Die Nutzlasten, die bei diesem verunglückten Start nicht in den Orbit geschafft haben sind:

  • CIRCE A und B, eine Zusammenarbeit des British Sciency and Technology Laboratory und dem US Naval Research Laboratory. Ihre Aufgabe sollte die Ionosphärenforschung sein. Zwei 6Unit-CubeSats.
  • Er sollte der erste Erdsatellit des Oman werden. Ein Erdbeobachtungssatellit gebaut von ETCO und SatRev. 3Unit-CubeSat.
  • DOVER Pathfinder. Ein britischer Technologiedemonstrator der RHEA-Group. Ein 3Unit-CubeSat.
  • ForgeStar-0. Ein Technologiedemonstrator für In-Orbit-Fertigung. Entwickelt und gebaut von Space Forge. Ein 3Unit-CubeSat.
  • IOD Amber von Satellite Applications Catapult. Für maritime Überwachungsaufgaben. Ein 6Unit-CubeSat.
  • Prometheus 2A und 2B. Ein Gemeinschaftsprojekt des britischen und des US-Geheimdienstes. Dabei handelt es sich jeweils um 6Unit-CubeSats mit einem Gewicht von jeweils etwa zehn Kilogramm.
  • Stork 6. Ein polnischer Erdbeobachtungssatellit von SatRevolution. Ein 3Unit-CubeSat.

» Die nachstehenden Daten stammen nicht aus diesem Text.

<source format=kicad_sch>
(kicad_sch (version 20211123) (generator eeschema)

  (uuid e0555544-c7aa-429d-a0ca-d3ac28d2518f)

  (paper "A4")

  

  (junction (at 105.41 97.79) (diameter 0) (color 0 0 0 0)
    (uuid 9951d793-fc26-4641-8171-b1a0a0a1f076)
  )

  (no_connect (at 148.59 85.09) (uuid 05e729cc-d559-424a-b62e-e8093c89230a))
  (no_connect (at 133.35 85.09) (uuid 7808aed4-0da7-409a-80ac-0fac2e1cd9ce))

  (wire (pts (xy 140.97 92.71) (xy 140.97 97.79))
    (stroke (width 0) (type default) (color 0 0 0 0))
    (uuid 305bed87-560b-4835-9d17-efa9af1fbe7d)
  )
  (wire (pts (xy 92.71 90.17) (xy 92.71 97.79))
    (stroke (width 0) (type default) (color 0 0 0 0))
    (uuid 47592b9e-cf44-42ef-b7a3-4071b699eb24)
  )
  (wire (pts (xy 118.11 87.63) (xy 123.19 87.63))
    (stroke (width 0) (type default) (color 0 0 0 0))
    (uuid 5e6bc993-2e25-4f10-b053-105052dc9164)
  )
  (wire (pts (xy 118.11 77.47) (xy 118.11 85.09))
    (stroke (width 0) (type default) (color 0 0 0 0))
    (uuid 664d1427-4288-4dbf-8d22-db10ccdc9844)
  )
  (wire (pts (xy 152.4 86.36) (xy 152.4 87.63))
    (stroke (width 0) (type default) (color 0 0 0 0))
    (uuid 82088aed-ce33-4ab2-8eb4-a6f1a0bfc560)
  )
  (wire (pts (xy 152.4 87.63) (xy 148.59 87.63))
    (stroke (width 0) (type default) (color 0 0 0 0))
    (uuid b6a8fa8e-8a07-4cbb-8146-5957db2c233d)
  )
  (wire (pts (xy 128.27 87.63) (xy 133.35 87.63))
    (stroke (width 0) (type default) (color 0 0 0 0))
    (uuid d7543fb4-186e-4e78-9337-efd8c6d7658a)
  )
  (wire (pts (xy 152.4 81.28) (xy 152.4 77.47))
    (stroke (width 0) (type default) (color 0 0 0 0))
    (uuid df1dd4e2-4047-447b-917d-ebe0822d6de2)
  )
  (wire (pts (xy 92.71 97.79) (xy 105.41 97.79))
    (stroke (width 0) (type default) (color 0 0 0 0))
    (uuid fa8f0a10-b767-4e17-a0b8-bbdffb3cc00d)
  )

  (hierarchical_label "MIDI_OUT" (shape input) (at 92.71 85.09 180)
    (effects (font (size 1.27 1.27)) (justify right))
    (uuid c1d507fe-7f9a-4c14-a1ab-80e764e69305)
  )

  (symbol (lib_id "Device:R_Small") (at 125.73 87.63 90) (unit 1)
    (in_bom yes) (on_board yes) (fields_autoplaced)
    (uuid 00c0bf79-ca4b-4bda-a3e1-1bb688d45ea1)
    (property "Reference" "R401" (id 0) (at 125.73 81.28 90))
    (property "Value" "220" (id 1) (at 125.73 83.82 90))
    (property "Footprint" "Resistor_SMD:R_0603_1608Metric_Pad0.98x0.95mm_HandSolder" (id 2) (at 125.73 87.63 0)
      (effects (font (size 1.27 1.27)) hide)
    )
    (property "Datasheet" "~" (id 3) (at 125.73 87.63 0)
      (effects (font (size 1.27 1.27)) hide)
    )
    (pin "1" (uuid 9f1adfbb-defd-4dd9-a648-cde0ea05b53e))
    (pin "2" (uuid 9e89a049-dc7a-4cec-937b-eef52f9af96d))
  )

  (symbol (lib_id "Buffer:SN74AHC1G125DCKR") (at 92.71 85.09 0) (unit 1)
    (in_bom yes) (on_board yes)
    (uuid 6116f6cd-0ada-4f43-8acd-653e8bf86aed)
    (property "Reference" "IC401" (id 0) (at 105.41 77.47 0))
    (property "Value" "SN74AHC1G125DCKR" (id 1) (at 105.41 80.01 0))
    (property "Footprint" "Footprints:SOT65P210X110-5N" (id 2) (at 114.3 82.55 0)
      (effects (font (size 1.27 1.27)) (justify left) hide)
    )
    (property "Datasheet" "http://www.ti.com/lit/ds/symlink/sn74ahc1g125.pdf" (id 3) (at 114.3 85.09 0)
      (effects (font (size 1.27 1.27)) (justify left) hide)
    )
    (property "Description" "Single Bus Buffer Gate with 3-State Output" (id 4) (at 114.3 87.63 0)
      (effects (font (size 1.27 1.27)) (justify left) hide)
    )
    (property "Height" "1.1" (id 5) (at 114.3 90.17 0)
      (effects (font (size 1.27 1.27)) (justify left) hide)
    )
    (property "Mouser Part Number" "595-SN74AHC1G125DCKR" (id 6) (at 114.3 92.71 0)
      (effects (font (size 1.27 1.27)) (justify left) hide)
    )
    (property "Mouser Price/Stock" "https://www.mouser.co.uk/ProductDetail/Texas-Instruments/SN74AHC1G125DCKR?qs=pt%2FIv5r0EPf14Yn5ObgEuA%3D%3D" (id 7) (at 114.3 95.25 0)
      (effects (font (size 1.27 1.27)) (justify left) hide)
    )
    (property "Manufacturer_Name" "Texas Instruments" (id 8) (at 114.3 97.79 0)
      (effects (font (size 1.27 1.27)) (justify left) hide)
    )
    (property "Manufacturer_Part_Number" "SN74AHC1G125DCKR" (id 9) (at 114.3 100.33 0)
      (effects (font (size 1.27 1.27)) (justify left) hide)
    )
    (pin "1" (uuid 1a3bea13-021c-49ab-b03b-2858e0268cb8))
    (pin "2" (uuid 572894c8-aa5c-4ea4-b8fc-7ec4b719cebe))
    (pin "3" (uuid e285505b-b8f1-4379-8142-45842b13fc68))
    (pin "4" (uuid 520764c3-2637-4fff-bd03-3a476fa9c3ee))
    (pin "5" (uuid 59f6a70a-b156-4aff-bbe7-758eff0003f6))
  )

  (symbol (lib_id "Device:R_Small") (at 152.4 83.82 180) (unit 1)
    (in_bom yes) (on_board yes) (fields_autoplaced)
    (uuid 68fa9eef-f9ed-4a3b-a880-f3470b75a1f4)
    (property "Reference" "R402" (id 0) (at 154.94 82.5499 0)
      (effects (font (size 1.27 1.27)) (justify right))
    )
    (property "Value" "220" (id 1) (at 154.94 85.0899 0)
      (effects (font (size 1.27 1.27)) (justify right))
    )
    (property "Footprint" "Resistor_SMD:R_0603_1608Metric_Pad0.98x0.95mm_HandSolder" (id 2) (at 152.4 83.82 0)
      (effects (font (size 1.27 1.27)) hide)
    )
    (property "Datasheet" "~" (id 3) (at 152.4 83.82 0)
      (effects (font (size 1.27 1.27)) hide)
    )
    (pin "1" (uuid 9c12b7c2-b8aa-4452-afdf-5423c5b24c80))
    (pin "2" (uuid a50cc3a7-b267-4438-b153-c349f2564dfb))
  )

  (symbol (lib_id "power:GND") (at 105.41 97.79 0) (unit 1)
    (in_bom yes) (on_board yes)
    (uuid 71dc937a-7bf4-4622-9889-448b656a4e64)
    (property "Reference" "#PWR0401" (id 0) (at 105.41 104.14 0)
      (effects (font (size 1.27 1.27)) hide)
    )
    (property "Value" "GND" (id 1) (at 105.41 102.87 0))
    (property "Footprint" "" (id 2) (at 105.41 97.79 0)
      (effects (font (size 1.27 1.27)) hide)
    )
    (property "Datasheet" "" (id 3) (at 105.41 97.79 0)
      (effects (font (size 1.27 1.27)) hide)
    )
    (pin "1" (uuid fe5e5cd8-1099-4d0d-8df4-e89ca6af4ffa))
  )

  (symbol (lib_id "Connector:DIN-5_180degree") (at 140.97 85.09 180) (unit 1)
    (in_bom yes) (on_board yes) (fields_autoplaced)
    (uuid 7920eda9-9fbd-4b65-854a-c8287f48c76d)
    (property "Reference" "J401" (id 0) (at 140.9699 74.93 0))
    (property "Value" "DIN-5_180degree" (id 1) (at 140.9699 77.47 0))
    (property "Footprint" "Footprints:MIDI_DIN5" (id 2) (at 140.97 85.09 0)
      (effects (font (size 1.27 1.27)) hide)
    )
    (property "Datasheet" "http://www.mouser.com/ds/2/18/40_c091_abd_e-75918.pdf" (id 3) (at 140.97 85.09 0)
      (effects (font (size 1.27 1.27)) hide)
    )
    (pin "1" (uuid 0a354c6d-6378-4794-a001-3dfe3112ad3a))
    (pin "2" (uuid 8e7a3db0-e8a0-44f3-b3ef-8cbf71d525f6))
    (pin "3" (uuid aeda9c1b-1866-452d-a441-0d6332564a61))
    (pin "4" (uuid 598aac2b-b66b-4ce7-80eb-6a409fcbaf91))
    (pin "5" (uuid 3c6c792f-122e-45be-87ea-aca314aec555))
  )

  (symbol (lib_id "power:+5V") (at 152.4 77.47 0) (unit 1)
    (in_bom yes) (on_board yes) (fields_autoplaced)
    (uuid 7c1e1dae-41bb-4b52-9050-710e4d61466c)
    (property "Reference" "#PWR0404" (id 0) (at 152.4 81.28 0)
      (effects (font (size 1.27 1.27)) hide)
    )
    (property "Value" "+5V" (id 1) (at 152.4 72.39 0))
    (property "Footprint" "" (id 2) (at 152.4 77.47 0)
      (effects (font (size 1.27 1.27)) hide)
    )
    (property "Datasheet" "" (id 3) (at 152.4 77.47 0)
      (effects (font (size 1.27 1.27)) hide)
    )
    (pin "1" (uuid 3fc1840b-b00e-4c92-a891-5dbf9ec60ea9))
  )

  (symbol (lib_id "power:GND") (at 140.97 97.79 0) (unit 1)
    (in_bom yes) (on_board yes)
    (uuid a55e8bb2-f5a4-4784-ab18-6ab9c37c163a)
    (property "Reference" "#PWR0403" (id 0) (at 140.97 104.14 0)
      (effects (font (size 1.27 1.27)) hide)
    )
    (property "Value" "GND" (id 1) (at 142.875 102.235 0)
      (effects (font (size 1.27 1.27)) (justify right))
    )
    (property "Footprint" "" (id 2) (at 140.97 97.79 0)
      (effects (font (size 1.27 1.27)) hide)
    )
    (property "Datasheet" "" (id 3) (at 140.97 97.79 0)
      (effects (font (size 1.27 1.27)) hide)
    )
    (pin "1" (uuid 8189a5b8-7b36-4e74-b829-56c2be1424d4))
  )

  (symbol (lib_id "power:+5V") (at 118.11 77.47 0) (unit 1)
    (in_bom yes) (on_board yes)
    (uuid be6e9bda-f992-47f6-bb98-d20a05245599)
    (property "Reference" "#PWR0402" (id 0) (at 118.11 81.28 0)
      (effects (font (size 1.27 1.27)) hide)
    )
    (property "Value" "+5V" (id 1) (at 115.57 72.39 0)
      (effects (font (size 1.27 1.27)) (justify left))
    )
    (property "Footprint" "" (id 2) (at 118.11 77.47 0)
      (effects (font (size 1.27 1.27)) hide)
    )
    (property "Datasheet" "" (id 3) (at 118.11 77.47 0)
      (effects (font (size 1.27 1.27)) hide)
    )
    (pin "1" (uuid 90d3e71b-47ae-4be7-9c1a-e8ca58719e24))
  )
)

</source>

Der Einsatz begann etwa gegen 23:00 Uhr mitteleuropäischer Zeit am 9. Januar, als die Boeing 747 mit der Bezeichnung „Cosmic Girl“ in Cornwall startete. Gegen 0:11 Uhr warf der Träger den Launcher One vor der Küste Irlands über internationalen Gewässern ab, was den tatsächlichen Start der Mission markierte. Wenige Sekunden nach dem Abwurf zündete die erste Stufe, deren gesamte Brennphase offensichtlich normal verlief. Auch die Stufentrennung zwischen erster und zweiter Stufe und der Abwurf der Nutzlastverkleidung 20 Sekunden nach der Zündung verliefen nominal. Die darauf folgende Fehlfunktion muss bereits ab der ersten Flugminute im Betrieb der Zweitstufe aufgetreten sein. Aus der im öffentlichen Livestream übermittelten Telemetrie war klar zu erkennen, dass der Oxidator wesentlich schneller aufgebraucht wurde als der Treibstoff. Zusätzlich sank der Druck im Oxidator-Tank, was auf ein Leck entweder im Tank oder in der Sauerstoffleitung hinweist. Ein Fehler dieser Art war bereits bei der Mission 1 aufgetreten.

Wäre alles nach Plan verlaufen, dann hätte der Launcher One seine Nutzlasten in einem polaren sonnensynchronen Orbit in einer Höhe von 555 Kilometern und einer Bahnneigung zum Äquator von 97,6 Grad abgesetzt.